[Records from a data collection]
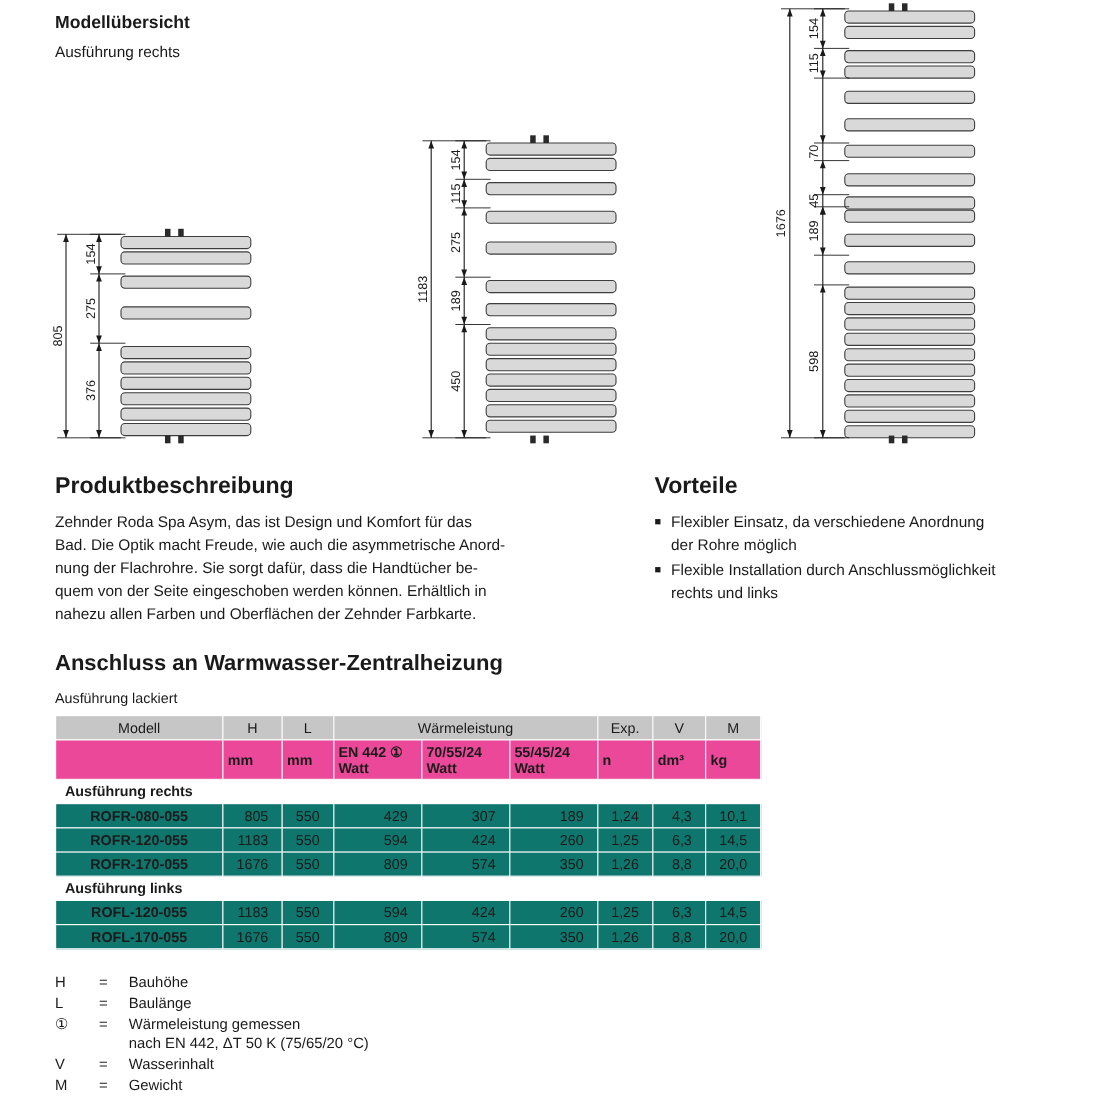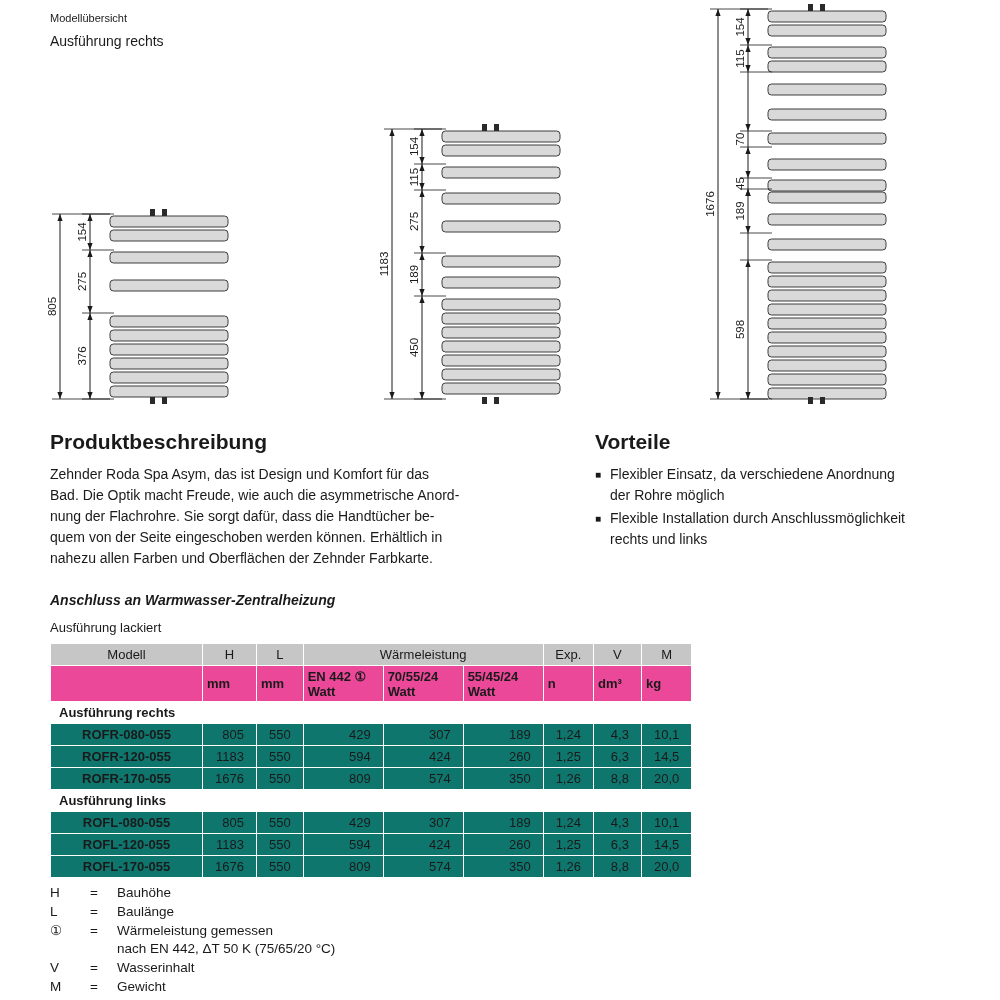--- a/index.html
+++ b/index.html
@@ -4,38 +4,38 @@
 <style>
   * { box-sizing: border-box; }
   html,body { margin:0; padding:0; }
   body {
     width:1000px; height:1000px; position:relative;
     background:#ffffff; color:#1a1a1a;
     font-family:"Liberation Sans", sans-serif;
     overflow:hidden;
   }
   .header { position:absolute; top:12px; left:50px; }
-  .header .title { font-size:11px; font-weight:normal; margin:0 0 9px 0; }
+  .header .title { font-size:16px; font-weight:bold; margin:0 0 9px 0; }
   .header .subtitle { font-size:14px; }
 
   .drawings-area { position:absolute; top:0; left:0; width:1000px; height:420px; }
   .drawing { position:absolute; bottom:8px; }
   .d0 { left:46px; } .d1 { left:378px; } .d2 { left:704px; }
 
   .desc-row { position:absolute; top:430px; left:50px; width:930px; }
   h2.sec-heading { font-size:21px; font-weight:bold; margin:0 0 10px 0; }
   .desc { position:absolute; left:0; top:0; width:540px; }
   .desc .body-text { font-size:14px; line-height:21px; white-space:pre-line; margin:0; }
   .vorteile { position:absolute; left:545px; top:0; width:385px; }
   .bullet-item { display:flex; font-size:14px; line-height:21px; margin:0 0 2px 0; }
   .bullet-sq { font-size:10px; line-height:21px; margin-right:9px; }
   .bullet-text { white-space:pre-line; }
 
   .table-block { position:absolute; top:592px; left:50px; }
-  h3.table-heading { font-size:14px; font-weight:bold; margin:0 0 12px 0;font-style:italic; }
+  h3.table-heading { font-size:20px; font-weight:bold; margin:0 0 12px 0; }
   .table-sub { font-size:13px; margin:0 0 8px 0; }
   table.spec { border-collapse:collapse; }
   table.spec th, table.spec td { border:1px solid #ffffff; font-size:13px; }
   tr.hd1 th { background:#c6c6c6; height:22px; text-align:center; padding:1px 6px; font-weight:normal; }
   tr.hd1 th.modell-h { font-weight:normal; }
   tr.hd2 th { background:#ec4899; height:36px; text-align:left; vertical-align:middle;
               white-space:pre-line; padding:2px 4px; font-weight:bold; line-height:15px; }
   tr.section-row td { background:#ffffff; font-weight:bold; text-align:left; padding:3px 8px; height:20px; }
   tr.data-row td { background:#0f766e; height:22px; padding:1px 12px; }
   tr.data-row td.model-cell { font-weight:bold; text-align:center; }
@@ -317,31 +317,20 @@
           <td class="num-cell">574</td>
           <td class="num-cell">350</td>
           <td class="num-cell">1,26</td>
           <td class="num-cell">8,8</td>
           <td class="num-cell">20,0</td>
         </tr>
         <tr class="section-row">
           <td colspan="9">Ausführung links</td>
         </tr>
         <tr class="data-row">
-          <td class="model-cell">ROFL-080-055</td>
-          <td class="num-cell">805</td>
-          <td class="num-cell">550</td>
-          <td class="num-cell">429</td>
-          <td class="num-cell">307</td>
-          <td class="num-cell">189</td>
-          <td class="num-cell">1,24</td>
-          <td class="num-cell">4,3</td>
-          <td class="num-cell">10,1</td>
-        </tr>
-        <tr class="data-row">
           <td class="model-cell">ROFL-120-055</td>
           <td class="num-cell">1183</td>
           <td class="num-cell">550</td>
           <td class="num-cell">594</td>
           <td class="num-cell">424</td>
           <td class="num-cell">260</td>
           <td class="num-cell">1,25</td>
           <td class="num-cell">6,3</td>
           <td class="num-cell">14,5</td>
         </tr>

**To do**
Print every entry exactly; omit the pictures.

**Your response**
--- a/index.html
+++ b/index.html
@@ -4,38 +4,38 @@
 <style>
   * { box-sizing: border-box; }
   html,body { margin:0; padding:0; }
   body {
     width:1000px; height:1000px; position:relative;
     background:#ffffff; color:#1a1a1a;
     font-family:"Liberation Sans", sans-serif;
     overflow:hidden;
   }
   .header { position:absolute; top:12px; left:50px; }
-  .header .title { font-size:11px; font-weight:normal; margin:0 0 9px 0; }
+  .header .title { font-size:16px; font-weight:bold; margin:0 0 9px 0; }
   .header .subtitle { font-size:14px; }
 
   .drawings-area { position:absolute; top:0; left:0; width:1000px; height:420px; }
   .drawing { position:absolute; bottom:8px; }
   .d0 { left:46px; } .d1 { left:378px; } .d2 { left:704px; }
 
   .desc-row { position:absolute; top:430px; left:50px; width:930px; }
   h2.sec-heading { font-size:21px; font-weight:bold; margin:0 0 10px 0; }
   .desc { position:absolute; left:0; top:0; width:540px; }
   .desc .body-text { font-size:14px; line-height:21px; white-space:pre-line; margin:0; }
   .vorteile { position:absolute; left:545px; top:0; width:385px; }
   .bullet-item { display:flex; font-size:14px; line-height:21px; margin:0 0 2px 0; }
   .bullet-sq { font-size:10px; line-height:21px; margin-right:9px; }
   .bullet-text { white-space:pre-line; }
 
   .table-block { position:absolute; top:592px; left:50px; }
-  h3.table-heading { font-size:14px; font-weight:bold; margin:0 0 12px 0;font-style:italic; }
+  h3.table-heading { font-size:20px; font-weight:bold; margin:0 0 12px 0; }
   .table-sub { font-size:13px; margin:0 0 8px 0; }
   table.spec { border-collapse:collapse; }
   table.spec th, table.spec td { border:1px solid #ffffff; font-size:13px; }
   tr.hd1 th { background:#c6c6c6; height:22px; text-align:center; padding:1px 6px; font-weight:normal; }
   tr.hd1 th.modell-h { font-weight:normal; }
   tr.hd2 th { background:#ec4899; height:36px; text-align:left; vertical-align:middle;
               white-space:pre-line; padding:2px 4px; font-weight:bold; line-height:15px; }
   tr.section-row td { background:#ffffff; font-weight:bold; text-align:left; padding:3px 8px; height:20px; }
   tr.data-row td { background:#0f766e; height:22px; padding:1px 12px; }
   tr.data-row td.model-cell { font-weight:bold; text-align:center; }
@@ -317,31 +317,20 @@
           <td class="num-cell">574</td>
           <td class="num-cell">350</td>
           <td class="num-cell">1,26</td>
           <td class="num-cell">8,8</td>
           <td class="num-cell">20,0</td>
         </tr>
         <tr class="section-row">
           <td colspan="9">Ausführung links</td>
         </tr>
         <tr class="data-row">
-          <td class="model-cell">ROFL-080-055</td>
-          <td class="num-cell">805</td>
-          <td class="num-cell">550</td>
-          <td class="num-cell">429</td>
-          <td class="num-cell">307</td>
-          <td class="num-cell">189</td>
-          <td class="num-cell">1,24</td>
-          <td class="num-cell">4,3</td>
-          <td class="num-cell">10,1</td>
-        </tr>
-        <tr class="data-row">
           <td class="model-cell">ROFL-120-055</td>
           <td class="num-cell">1183</td>
           <td class="num-cell">550</td>
           <td class="num-cell">594</td>
           <td class="num-cell">424</td>
           <td class="num-cell">260</td>
           <td class="num-cell">1,25</td>
           <td class="num-cell">6,3</td>
           <td class="num-cell">14,5</td>
         </tr>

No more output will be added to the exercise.